We know that
$\mathsf{Spin}(2)$ is a double cover of $\mathsf{SO}(2)$, which means it is a double cover of $\mathsf{U}(1)$. So both $\mathsf{Spin}(2)$ and $\mathsf{SO}(2)$ are $\mathsf{U}(1)$. They are isomorphic $\mathsf{Spin}(2) \cong \mathsf{SO}(2)$. The double cover of $\mathsf{U}(1)$ is still a $\mathsf{U}(1)$.
Now, how do we show that $\mathsf{SO}(1, 1) = \mathsf{GL}(1, \Bbb R)$? and $\mathsf{Spin}(1, 1) = \mathsf{GL}(1, \Bbb R)$? Are they isomorphic $\mathsf{SO}(1, 1) \cong \mathsf{Spin}(1, 1)$?
p.s. $\mathsf{GL}(1,\Bbb R)$ is simply the real number $\mathsf{GL}(1,\Bbb R)=\Bbb R−0$ excluding the zero.
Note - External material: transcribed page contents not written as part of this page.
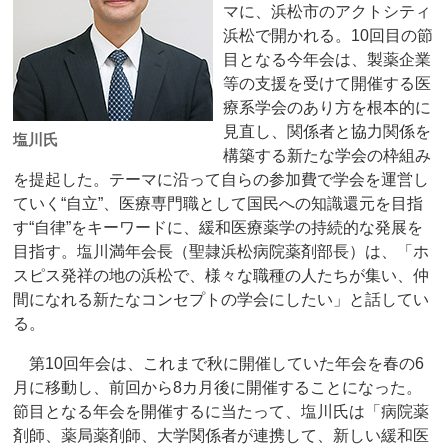
マに、浜松市のアクトシティ
浜松で開かれる。10回目の節
目となる今年会は、製薬企業
等の支援を受けて開催する医
療系学会のあり方を根本的に
見直し、関係者と協力関係を
塩川氏
構築する新たな学会の枠組み
を提起した。テーマに沿って自らの参加費で学会を運営し
ていく“自立”、医療専門職として国民への知識還元を目指
す“自律”をキーワードに、緩和医療薬学の持続的な発展を
目指す。塩川満年会長（聖隷浜松病院薬剤部長）は、「ホ
スピス発祥の地の浜松で、様々な職種の人たちが集い、仲
間になれる新たなコンセプトの学会にしたい」と話してい
る。
第10回年会は、これまで秋に開催していた年会を春の6
月に移動し、前回から8カ月後に開催することになった。
節目となる年会を開催するに当たって、塩川氏は「病院薬
剤師、薬局薬剤師、大学関係者が連携して、新しい緩和医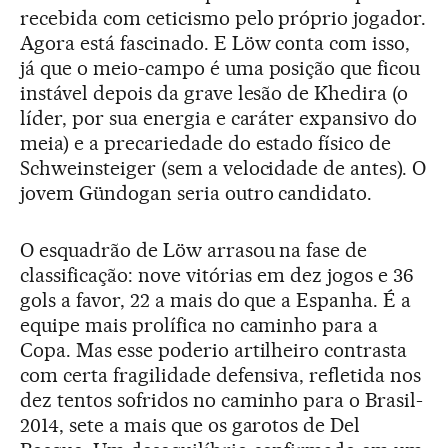
recebida com ceticismo pelo próprio jogador.
Agora está fascinado. E Löw conta com isso,
já que o meio-campo é uma posição que ficou
instável depois da grave lesão de Khedira (o
líder, por sua energia e caráter expansivo do
meia) e a precariedade do estado físico de
Schweinsteiger (sem a velocidade de antes). O
jovem Gündogan seria outro candidato.
O esquadrão de Löw arrasou na fase de
classificação: nove vitórias em dez jogos e 36
gols a favor, 22 a mais do que a Espanha. É a
equipe mais prolífica no caminho para a
Copa. Mas esse poderio artilheiro contrasta
com certa fragilidade defensiva, refletida nos
dez tentos sofridos no caminho para o Brasil-
2014, sete a mais que os garotos de Del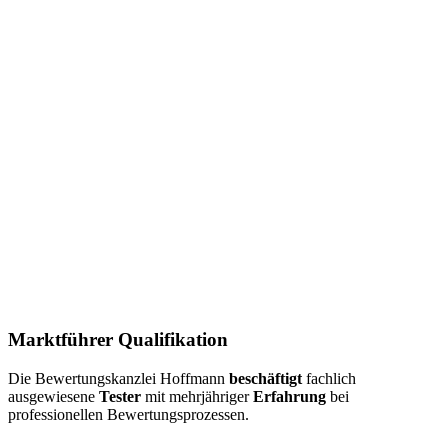
Marktführer Qualifikation
Die Bewertungskanzlei Hoffmann
beschäftigt
fachlich
ausgewiesene
Tester
mit mehrjähriger
Erfahrung
bei
professionellen Bewertungsprozessen.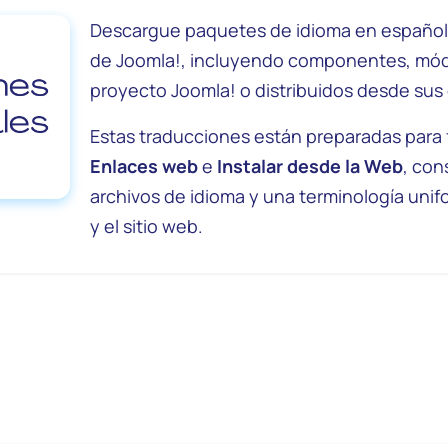
Descargue paquetes de idioma en españo
de Joomla!, incluyendo componentes, módu
proyecto Joomla! o distribuidos desde sus 
Estas traducciones están preparadas para f
Enlaces web
e
Instalar desde la Web
, con
archivos de idioma y una terminología unif
y el sitio web.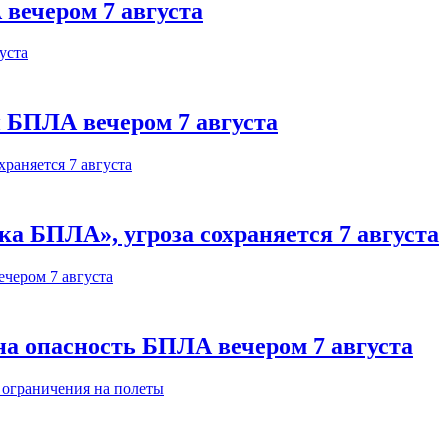
 вечером 7 августа
 БПЛА вечером 7 августа
а БПЛА», угроза сохраняется 7 августа
на опасность БПЛА вечером 7 августа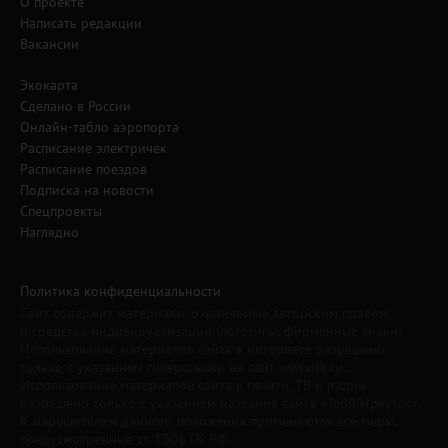
О проекте
Написать редакции
Вакансии
Экокарта
Сделано в России
Онлайн-табло аэропорта
Расписание электричек
Расписание поездов
Подписка на новости
Спецпроекты
Наглядно
Политика конфиденциальности
Сайт содержит материалы, охраняемые авторским правом,
и средства индивидуализации (логотипы, фирменные знаки).
Использование материалов сайта в интернете разрешено
только с указанием гиперссылки на сайт www.irk.ru.
Использование материалов сайта в печати, ТВ и радио
разрешено только с указанием названия сайта «Твой Иркутск».
К нарушителям данного положения применяются все меры,
предусмотренные ст. 1301 ГК РФ.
What I am confused is that if I use $(x,y)=(\cosh(u),\sinh(u))$ to label the coordinates on $\mathsf{SO}(1, 1)$ or $\mathsf{Spin}(1, 1)$ where it is parametrized by $x^2−y^2=$ constant, I do not see a particular reason why we need to exclude the zero origin. I mean the $u\in \Bbb R$ spans the full real part. The $u=0$ is allowed!